Zimbabwe is currently faced with an acute shortage of foreign currency which is used to purchase most of the software programmes in use by the corporate. Offering them open source programs that are free of exorbitant yearly licenses would be welcome. That, some may think, would then kill the commercial licensed software and hence the industry. One has to appreciate the fact that Open Source software is commercial software; the GNU/GPL licenses do not preclude commercial exploitation of the software.
Consider the following:
Services or not licenses
Distribute the open source software for free and then provide the services of installation, implementation and maintenance at a charge. One can even go a step further to develop world class systems using open source tools which will be less expensive to maintain.
How to get started
Visit well known open source code repositories such as Freshmeat.net or Sourceforge.net. Search to find projects that address your requirements. Check to see whether the projects are in a programming language you are well versed with and the project is still active. Download the project and make modifications to the project, for example, style sheet changes, logos, form changes, etc. Contact the existing project community and let them know you want to build a commercial application and you will comply with the license.
Package it
Package your solution in a form downloadable via the internet for no cost.
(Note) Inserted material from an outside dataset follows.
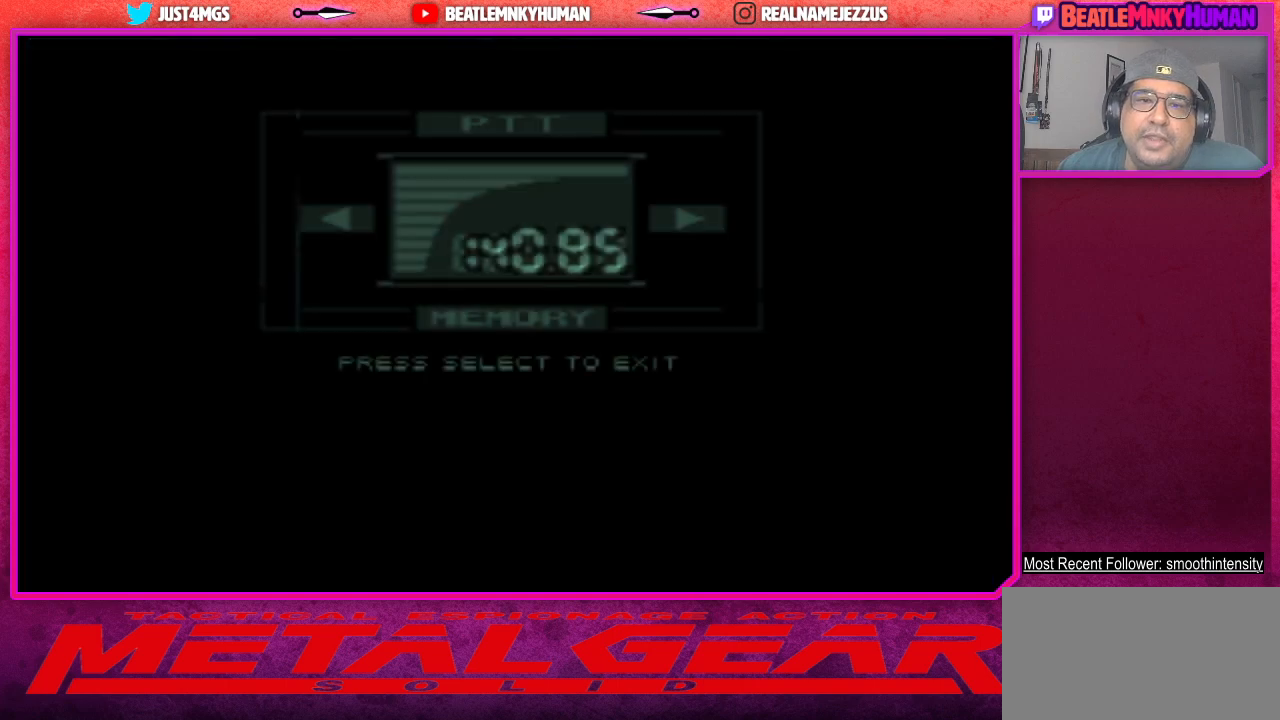
{"buttons": [], "left_stick": "center", "events": []}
This produces a friction free manner for distributing your application, allowing you to establish your product’s credentials and market presence. But also consider that being in Zimbabwe, downloading from the internet may be an uphill task for your users; provide a packaged version of Cd’s and printed manuals. Put a price to cover the material used. Another way of packaging your system is building an appliance solution constituted of a preinstalled operating system, database application server and your application on top.
Marketing your product
What does it take for your product to get noticed? Obviously, by using open source attributes when marketing your product: Market the fact that you give your customers the complete source code to the system; market the fact that the code does not have a use-by date or sunset clause. If you and your business collectively fall under a bus, your customers can continue to use and have third parties provide ongoing support. Leverage the fact that local business and government consumers are risk averse, and that you, unlike a group of coders in Iceland or Brazil who produced the original code base, can indemnify your customers using your professional and product liability insurance; market the fact that you are local or regional and can provide same time zone business support.
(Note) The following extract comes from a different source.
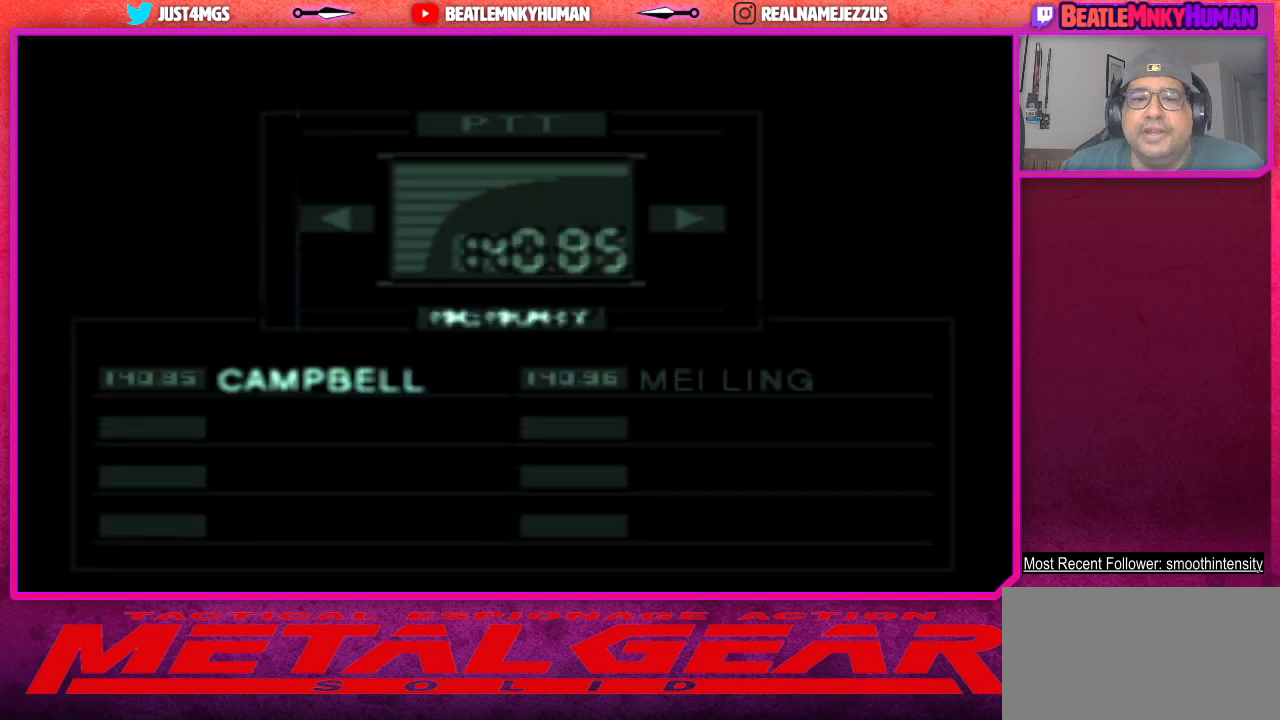
{"buttons": [], "left_stick": "center", "events": [[333, "CROSS", "down"], [483, "CROSS", "up"]]}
By commercial support, I mean commercial support. Charge the customers $200 per hour for it, but make sure you deliver the goods. You should also play the perpetual code escrow card. Many potential customers of vertical business applications need to be guaranteed that they will not be left stranded when deploying a new line of business system.
Paying the bills
But how do you make money? First up, support revenue. As soon as you can, establish mailing lists and discussion forums so that users of your software can help other users. This takes the load off your team. You will need to kick start this community by providing technical support freely at first. Once momentum has been reached, provide no more free support. Instead, offer various paid support options, with credit card payments: per incident, quarterly and yearly. For business-grade vertical applications, this could be hundreds of dollars per incident or thousands of dollars per quarter. Next up, provide installation, customisation and enhancement services. This is where the real money is. Show the market you are a serious commercial open source player. Whilst your code is indeed open source, and your users could extend it themselves, most businesses do not have the time or the inclination to undertake this kind of activity; it’s not their core business. Firms will instead turn to you.
Additionally, no one should know the code as well as you, and your time to build for extensions and any integration work will far exceed others’ value delivery. All you need to do is capture just a small percentage of all those users who pulled down a free download and you can generate some real revenue with customisation work. And because any such resultant work can be open source too, you can slowly build upon the functionality of your product, thus attracting more users.
Finally, you can make money by re-licensing. Just because you licence your software under an open source licence, does not mean you can not also licence it under non-open source terms as well. For various tactical reasons, the best open source licence to use for this purpose is the General Public Licence (GPL). This approach works especially well for libraries and for products which you could classify as ‘engines’, such as computing engines (scientific and engineering), database or transactional engines. By using the GPL, anyone who links to your engine or library and plans to redistribute that combination as a total product must also licence their own IP under the GPL.